A long slow day, this day, of waiting for a donation store to send their truck to my house to pick up and haul away the things I want to purge from my life. A few pieces of old, hardwood furniture that I have carefully guarded and nurtured for many years. Some might call these antiques, these things I have been hanging on to all these years, but the truck driver from the donation store calls them junk, and tells me I should haul them to the dump. An eighty-year old, solid-wood armoire with hand-formed finger joints in it is a piece of junk, in the estimation of a thirty-five year old truck driver, who only knows particle board and sawdust laminate that has been glued together in Shanghai.
“Whatever we cannot sell right away we don’t want,” the truck driver explains to me. That seems logical enough. I would not have called him and donated these things to his cause–the cause of all humanity–if I had thought of them as only worthy of the land fill. He drives his big diesel truck up into these mountains to tell me this! Somewhere in the middle of all of this is a huge misconception of what I have to give, what I have treasured for long, and what it is that people shopping in thrift stores truly want. Old solid wood furniture of an historical nature is well on its way beyond fashion hood. I suppose I am the one who no longer understands what is currently in demand.
I find a sullenness, a sadness, in many daily events and transactions, as I grow closer to a future life. Much as I would like to hang on to this one life I possess, and keep the magic energy I have uncovered since younger days, my discoveries and thrills over the wonder of living are becoming quickly outdated, the ideals with which I grew and became inspired now nearly incomprehensible to the younger generations. Who could believe I might ever this see come to pass?

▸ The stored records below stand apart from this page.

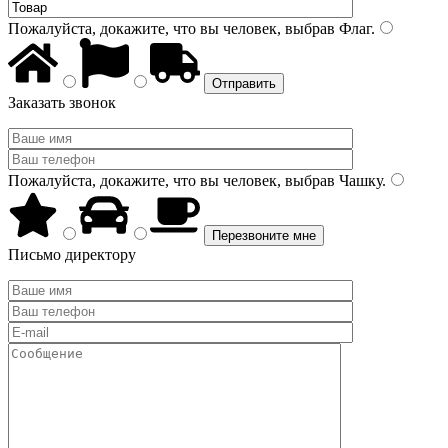
Пожалуйста, докажите, что вы человек, выбрав
Флаг
.
Заказать звонок
Пожалуйста, докажите, что вы человек, выбрав
Чашку
.
Письмо директору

When reading from the Letters of Seneca today, which I read with some regularity–not to be current, but to be a citizen of the universe–he mentions to me how younger people about him would chide him about his age, his fading relevance, or dotage, and the value of his wisdom. I get that in looks and sometimes in remarks myself when I go out and about. Younger people look at me as if I am wasting time, space, and resources, in this new world that they have inherited, a world in which they seem to say that they would like for me to evacuate.
Blessed Seneca puts it this way: Nobody knows how long they have in this world. There is no guarantee that any of us will live even one day longer. The younger set, if they do not realize this, need to become very wise very fast, for the next day might very well be their last. To think and act differently is just foolish and blindly prideful. The possibility of death lurking close by places all of us on an even playing field. Life really does demand that each of us have some wisdom about this. I maybe 65 and have twenty years of living ahead of me, while you may be twenty years of age and have only one year left of living.
I visited a friend a couple of days ago, Mel, who will turn 100 years old in May. When I asked him whether he is excited about his 100th birthday, he told me that he was not.
“I’m ready to go now. There is nothing wrong with death, and nothing to be feared. It is only natural. Birthday celebrations are only the celebration of numbers”.
I knew him when I was in my 20s, then 30s, and so forth, and now half way into my 60s he’s still alive, philosophizing, and kicking. What can some young person, in their 20s, contribute to this conversation, this understanding of life? If they are to say that it is time for such an elderly person to move forward to the outer worlds, the heavens above, then they are delivering that condemnation to themselves. I believe this is how Seneca would respond to such a narcissistic proclamation. Plus, writing in the pre-Christian era, he might have a thing or two to say about pleasing the gods.
The pride of life shines brightly among the young, who fill themselves deeply with hope for an extended, scientifically-guaranteed time of upward mobility, and great pleasure. I had that sense myself, that impetuous cockiness, at a young age. Wars came, friends died, all while the world continued to rapidly change. I don’t think any of this evolution of who we are and what we might be becoming has been understood or well predicted for a comfortable future. Instead, all the dreaded variables for life that might make our existence unpleasant or unbearable still come into play almost every day. Seneca and other Stoic philosophers tell us the answer to this dilemma of huge uncertainty is to live in the moment, rather than in the past or future. The past holds guilt, remorse,and regret for each of us, as we dwell on how our life might have been better lived, while the future is purely a ghost that fills us with fear, uncertainty, and immobility.
As I go forward in earth years, and see young ones looking at me as an antiquated curiosity, I cannot help but wonder if they don’t get it, if they don’t see that their further living will cause them to become more like me, that I am a living and breathing example of what they will most likely become.